Mobile and Application Security Leaders Weigh-In on Apple's New Required Privacy Labels for Apps
Apple has finally begun the rollout of new labels about the privacy practices of apps for users to see before they are downloaded from its App Store.
Developers must now show what information they gather, listed in terms of what is taken to track users and what is linked directly to them. However, Apple said it was not seeking to change publishers' business models. Note that Apple has included its own apps in the new rule.
Two cyber and privacy experts weigh-in on the latest news.
Chris Hazelton, Director of Security Solutions at Lookout, a San Francisco, Calif.-based provider of mobile security solutions:
“The privacy changes in iOS 14 are part of an unstoppable trend to increase the protection of user privacy. However, this trend will not stop with tracking for advertisers. Developers that update their apps moving forward won’t have their apps approved unless they include this information. macOS 10.15 Catalina kicked everyone out of the kernel, a privilege that endpoint security providers had since the beginning of desktop operating systems. With this move security vendors are now also limited in accessing user and system information, and must operate like any other app. Fighting this trend is like fight the ocean tides; you can't. You have to adapt to the trend and innovate or die. Mobile security providers innovated when they couldn't have kernel access and I am sure advertisers will find a way to innovate as well.
iOS 14 puts additional focus on user privacy, and in particular gives users better visibility into their personal information that is shared with 3rd parties. Users are more in control of their personal information. They can now decide on an app-by-app basis which will have access to personal data. Previously, iOS users only had the choice between sharing all their information when using apps, or declining to share and not having access to apps. Now Apple has created levers for users to more easily pick and choose the developers with which they share personal information.

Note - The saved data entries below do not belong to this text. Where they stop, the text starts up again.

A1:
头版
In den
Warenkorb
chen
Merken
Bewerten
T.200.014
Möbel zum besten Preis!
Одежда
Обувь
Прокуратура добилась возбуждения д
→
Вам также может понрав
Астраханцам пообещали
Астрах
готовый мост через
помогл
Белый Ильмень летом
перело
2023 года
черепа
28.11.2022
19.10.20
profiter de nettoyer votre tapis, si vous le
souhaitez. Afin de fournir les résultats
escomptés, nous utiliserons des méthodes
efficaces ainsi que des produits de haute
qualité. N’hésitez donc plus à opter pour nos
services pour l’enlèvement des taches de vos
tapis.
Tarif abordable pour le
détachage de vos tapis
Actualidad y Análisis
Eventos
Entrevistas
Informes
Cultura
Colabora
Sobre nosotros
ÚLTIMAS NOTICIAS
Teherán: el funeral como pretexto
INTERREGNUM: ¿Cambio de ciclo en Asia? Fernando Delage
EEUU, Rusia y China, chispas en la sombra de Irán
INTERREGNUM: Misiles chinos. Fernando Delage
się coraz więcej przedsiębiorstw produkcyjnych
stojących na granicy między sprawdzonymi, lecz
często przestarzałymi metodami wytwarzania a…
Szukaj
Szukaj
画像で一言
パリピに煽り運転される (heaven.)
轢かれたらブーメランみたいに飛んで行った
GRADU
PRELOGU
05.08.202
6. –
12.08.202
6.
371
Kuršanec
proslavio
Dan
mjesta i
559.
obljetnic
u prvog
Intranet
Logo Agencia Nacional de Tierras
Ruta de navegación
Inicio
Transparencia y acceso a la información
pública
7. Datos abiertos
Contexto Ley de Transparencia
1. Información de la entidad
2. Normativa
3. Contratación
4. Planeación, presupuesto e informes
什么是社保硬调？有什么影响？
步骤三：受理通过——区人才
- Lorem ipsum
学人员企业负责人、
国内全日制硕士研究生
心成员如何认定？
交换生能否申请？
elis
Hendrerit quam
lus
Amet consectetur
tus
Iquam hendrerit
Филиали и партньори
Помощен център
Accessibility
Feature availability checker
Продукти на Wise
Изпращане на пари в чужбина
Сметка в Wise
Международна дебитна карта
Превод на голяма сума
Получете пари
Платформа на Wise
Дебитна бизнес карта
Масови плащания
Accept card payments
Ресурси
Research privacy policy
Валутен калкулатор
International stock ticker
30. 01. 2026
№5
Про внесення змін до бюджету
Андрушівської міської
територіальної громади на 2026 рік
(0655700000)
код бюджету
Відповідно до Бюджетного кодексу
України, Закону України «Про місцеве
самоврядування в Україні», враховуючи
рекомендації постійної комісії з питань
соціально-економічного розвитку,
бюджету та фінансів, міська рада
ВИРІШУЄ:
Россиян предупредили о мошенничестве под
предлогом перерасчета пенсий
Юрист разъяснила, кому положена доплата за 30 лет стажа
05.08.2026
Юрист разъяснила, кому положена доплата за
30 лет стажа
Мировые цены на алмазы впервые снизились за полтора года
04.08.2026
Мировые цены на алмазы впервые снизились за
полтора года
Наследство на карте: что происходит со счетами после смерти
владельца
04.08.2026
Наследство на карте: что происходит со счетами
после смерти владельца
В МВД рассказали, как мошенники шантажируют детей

This requirement to disclose third-party data collection, and whether it’s used for tracking will make it easier for users to understand how apps use personal data. This format will clearly disclose the data used to track users across their other apps and websites. It will also disclose how data, like financial information, will be linked to other accounts, devices, or identities. Like nutrition labels in real life, the goal is to create a common, easily understandable format for users to see how their personal data is collected and used by developers and their partners. It will make it easier for users to question whether free services from developers are worth the cost in terms of privacy and security of their own data.”

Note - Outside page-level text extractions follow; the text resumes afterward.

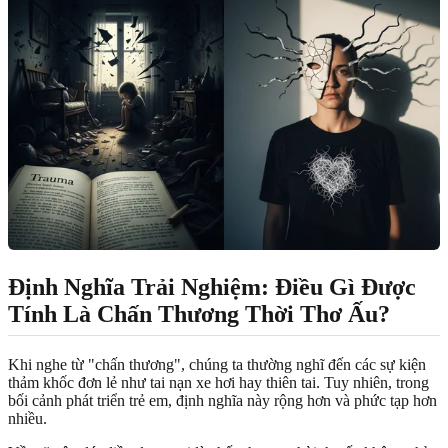
Định Nghĩa Trải Nghiệm: Điều Gì Được
Tính Là Chấn Thương Thời Thơ Ấu?
Khi nghe từ "chấn thương", chúng ta thường nghĩ đến các sự kiện
thảm khốc đơn lẻ như tai nạn xe hơi hay thiên tai. Tuy nhiên, trong
bối cảnh phát triển trẻ em, định nghĩa này rộng hơn và phức tạp hơn
nhiều.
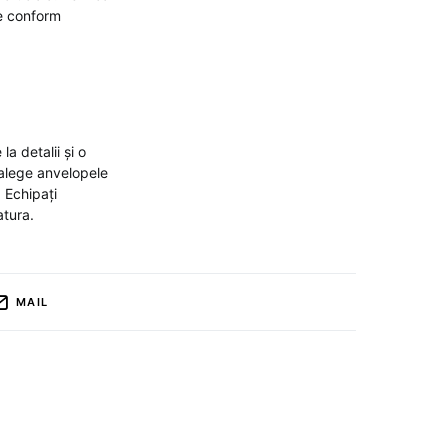
le conform
a detalii și o
i alege anvelopele
 Echipați
atura.
MAIL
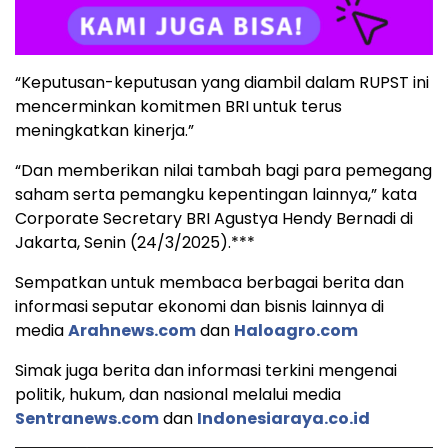
“Keputusan-keputusan yang diambil dalam RUPST ini
mencerminkan komitmen BRI untuk terus
meningkatkan kinerja.”
“Dan memberikan nilai tambah bagi para pemegang
saham serta pemangku kepentingan lainnya,” kata
Corporate Secretary BRI Agustya Hendy Bernadi di
Jakarta, Senin (24/3/2025).***
Sempatkan untuk membaca berbagai berita dan
informasi seputar ekonomi dan bisnis lainnya di
media
Arahnews.com
dan
Haloagro.com
Simak juga berita dan informasi terkini mengenai
politik, hukum, dan nasional melalui media
Sentranews.com
dan
Indonesiaraya.co.id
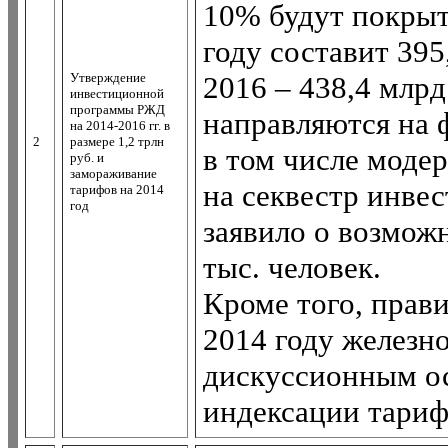
10% будут покрыт
году составит 395
Утверждение
2016 – 438,4 млрд
инвестиционной
программы РЖД
направляются на 
на 2014-2016 гг. в
2
размере 1,2 трлн
в том числе моде
руб. и
замораживание
на секвестр инве
тарифов на 2014
год
заявило о возмож
тыс. человек.
Кроме того, прави
2014 году железн
дискуссионным ос
индексации тариф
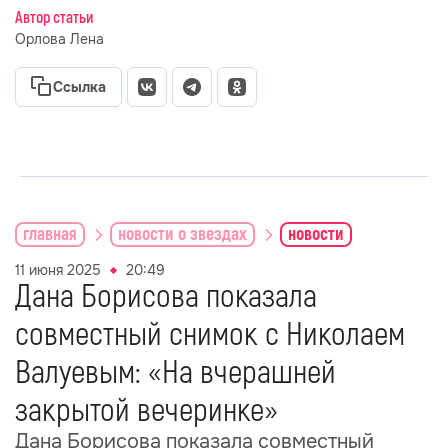
Автор статьи
Орлова Лена
Ссылка
главная
новости о звездах
новости
11 июня 2025
20:49
Дана Борисова показала
совместный снимок с Николаем
Валуевым: «На вчерашней
закрытой вечеринке»
Дана Борисова показала совместный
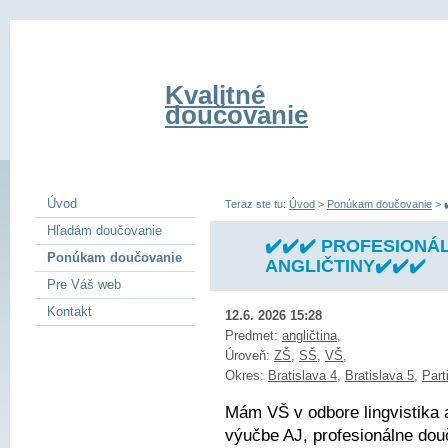
Kvalitné
doučovanie
Úvod
Teraz ste tu:
Úvod
>
Ponúkam doučovanie
>
Hľadám doučovanie
✔️✔️✔️ PROFESIONÁ
Ponúkam doučovanie
ANGLIČTINY✔️✔️✔️
Pre Váš web
Kontakt
12.6. 2026 15:28
Predmet:
angličtina
,
Úroveň:
ZŠ
,
SŠ
,
VŠ
,
Okres:
Bratislava 4
,
Bratislava 5
,
Part
Mám VŠ v odbore lingvistika 
výučbe AJ, profesionálne dou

Setu Kulkarni, Vice President, Strategy at WhiteHat Security, a San Jose, Calif.-based provider of application security:
“Typically, end users "trust" their mobile phones as well as the apps on their phones. However, these apps have unparalleled access to explicit, and more importantly, implicit user data.
The average application user is not savvy enough to understand technical feedback from applications. The details of the data that the app is capturing has to be communicated in a manner that the average user is able to comprehend and make decisions on how they want to use the app. In general, this move is a good one that will force the convergence of privacy and user experience. Moreover, if done right, end users will start trusting some apps over others. An app that tells me that “we track you current location only when you are using the app, but do not store your tracking information” will fare better at garnering trust than an app that tells me “tracks GPS coordinates”.
The challenge is going to be – how does the app developer now relay all this on the limited form-factor that a mobile phone offers and yet engage the end user?”